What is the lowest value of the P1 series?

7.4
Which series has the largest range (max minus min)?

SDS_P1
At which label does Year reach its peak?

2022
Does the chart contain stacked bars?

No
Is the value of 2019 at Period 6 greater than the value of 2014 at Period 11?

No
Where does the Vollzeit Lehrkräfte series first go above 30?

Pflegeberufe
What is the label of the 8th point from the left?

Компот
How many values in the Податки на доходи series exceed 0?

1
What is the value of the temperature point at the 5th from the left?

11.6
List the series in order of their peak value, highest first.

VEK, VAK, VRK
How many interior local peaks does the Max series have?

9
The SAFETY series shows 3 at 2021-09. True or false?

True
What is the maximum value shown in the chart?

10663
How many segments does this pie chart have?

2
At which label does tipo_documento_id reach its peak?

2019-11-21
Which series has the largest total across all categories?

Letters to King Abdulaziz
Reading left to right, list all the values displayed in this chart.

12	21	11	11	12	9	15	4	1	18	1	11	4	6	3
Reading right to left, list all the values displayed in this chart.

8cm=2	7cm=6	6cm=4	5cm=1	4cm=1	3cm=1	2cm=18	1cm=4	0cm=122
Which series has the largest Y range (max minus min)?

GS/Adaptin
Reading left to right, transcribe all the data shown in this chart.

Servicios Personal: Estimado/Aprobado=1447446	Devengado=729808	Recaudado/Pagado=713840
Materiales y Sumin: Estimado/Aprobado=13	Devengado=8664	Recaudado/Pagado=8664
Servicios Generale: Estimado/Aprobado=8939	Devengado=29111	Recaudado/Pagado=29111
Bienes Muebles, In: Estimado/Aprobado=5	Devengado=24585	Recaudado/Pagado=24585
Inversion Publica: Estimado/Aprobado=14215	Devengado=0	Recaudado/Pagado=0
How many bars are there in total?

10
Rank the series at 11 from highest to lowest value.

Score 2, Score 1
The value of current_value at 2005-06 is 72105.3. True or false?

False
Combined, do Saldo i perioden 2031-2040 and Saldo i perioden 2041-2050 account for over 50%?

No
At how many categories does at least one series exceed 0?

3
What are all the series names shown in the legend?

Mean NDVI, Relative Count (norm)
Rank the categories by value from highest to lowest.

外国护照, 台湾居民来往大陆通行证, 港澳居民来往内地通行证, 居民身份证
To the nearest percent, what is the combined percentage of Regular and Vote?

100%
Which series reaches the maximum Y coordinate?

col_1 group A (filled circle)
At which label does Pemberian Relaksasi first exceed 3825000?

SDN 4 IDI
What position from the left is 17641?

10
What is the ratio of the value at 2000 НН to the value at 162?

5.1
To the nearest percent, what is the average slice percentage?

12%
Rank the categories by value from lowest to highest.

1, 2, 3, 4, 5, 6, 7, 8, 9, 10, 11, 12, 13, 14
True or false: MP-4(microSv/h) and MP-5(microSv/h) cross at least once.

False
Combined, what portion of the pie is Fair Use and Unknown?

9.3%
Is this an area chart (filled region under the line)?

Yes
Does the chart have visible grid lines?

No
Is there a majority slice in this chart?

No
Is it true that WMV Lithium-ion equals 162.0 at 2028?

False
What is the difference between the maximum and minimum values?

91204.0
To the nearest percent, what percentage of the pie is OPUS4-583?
-*-*-
Can you arrange every line of the records above as a JSON list of strings, one string per line, leaving out the blank lines?

§ Answer section
[
  "What is the lowest value of the P1 series?",
  "7.4",
  "Which series has the largest range (max minus min)?",
  "SDS_P1",
  "At which label does Year reach its peak?",
  "2022",
  "Does the chart contain stacked bars?",
  "No",
  "Is the value of 2019 at Period 6 greater than the value of 2014 at Period 11?",
  "No",
  "Where does the Vollzeit Lehrkräfte series first go above 30?",
  "Pflegeberufe",
  "What is the label of the 8th point from the left?",
  "Компот",
  "How many values in the Податки на доходи series exceed 0?",
  "1",
  "What is the value of the temperature point at the 5th from the left?",
  "11.6",
  "List the series in order of their peak value, highest first.",
  "VEK, VAK, VRK",
  "How many interior local peaks does the Max series have?",
  "9",
  "The SAFETY series shows 3 at 2021-09. True or false?",
  "True",
  "What is the maximum value shown in the chart?",
  "10663",
  "How many segments does this pie chart have?",
  "2",
  "At which label does tipo_documento_id reach its peak?",
  "2019-11-21",
  "Which series has the largest total across all categories?",
  "Letters to King Abdulaziz",
  "Reading left to right, list all the values displayed in this chart.",
  "12\t21\t11\t11\t12\t9\t15\t4\t1\t18\t1\t11\t4\t6\t3",
  "Reading right to left, list all the values displayed in this chart.",
  "8cm=2\t7cm=6\t6cm=4\t5cm=1\t4cm=1\t3cm=1\t2cm=18\t1cm=4\t0cm=122",
  "Which series has the largest Y range (max minus min)?",
  "GS/Adaptin",
  "Reading left to right, transcribe all the data shown in this chart.",
  "Servicios Personal: Estimado/Aprobado=1447446\tDevengado=729808\tRecaudado/Pagado=713840",
  "Materiales y Sumin: Estimado/Aprobado=13\tDevengado=8664\tRecaudado/Pagado=8664",
  "Servicios Generale: Estimado/Aprobado=8939\tDevengado=29111\tRecaudado/Pagado=29111",
  "Bienes Muebles, In: Estimado/Aprobado=5\tDevengado=24585\tRecaudado/Pagado=24585",
  "Inversion Publica: Estimado/Aprobado=14215\tDevengado=0\tRecaudado/Pagado=0",
  "How many bars are there in total?",
  "10",
  "Rank the series at 11 from highest to lowest value.",
  "Score 2, Score 1",
  "The value of current_value at 2005-06 is 72105.3. True or false?",
  "False",
  "Combined, do Saldo i perioden 2031-2040 and Saldo i perioden 2041-2050 account for over 50%?",
  "No",
  "At how many categories does at least one series exceed 0?",
  "3",
  "What are all the series names shown in the legend?",
  "Mean NDVI, Relative Count (norm)",
  "Rank the categories by value from highest to lowest.",
  "外国护照, 台湾居民来往大陆通行证, 港澳居民来往内地通行证, 居民身份证",
  "To the nearest percent, what is the combined percentage of Regular and Vote?",
  "100%",
  "Which series reaches the maximum Y coordinate?",
  "col_1 group A (filled circle)",
  "At which label does Pemberian Relaksasi first exceed 3825000?",
  "SDN 4 IDI",
  "What position from the left is 17641?",
  "10",
  "What is the ratio of the value at 2000 НН to the value at 162?",
  "5.1",
  "To the nearest percent, what is the average slice percentage?",
  "12%",
  "Rank the categories by value from lowest to highest.",
  "1, 2, 3, 4, 5, 6, 7, 8, 9, 10, 11, 12, 13, 14",
  "True or false: MP-4(microSv/h) and MP-5(microSv/h) cross at least once.",
  "False",
  "Combined, what portion of the pie is Fair Use and Unknown?",
  "9.3%",
  "Is this an area chart (filled region under the line)?",
  "Yes",
  "Does the chart have visible grid lines?",
  "No",
  "Is there a majority slice in this chart?",
  "No",
  "Is it true that WMV Lithium-ion equals 162.0 at 2028?",
  "False",
  "What is the difference between the maximum and minimum values?",
  "91204.0",
  "To the nearest percent, what percentage of the pie is OPUS4-583?"
]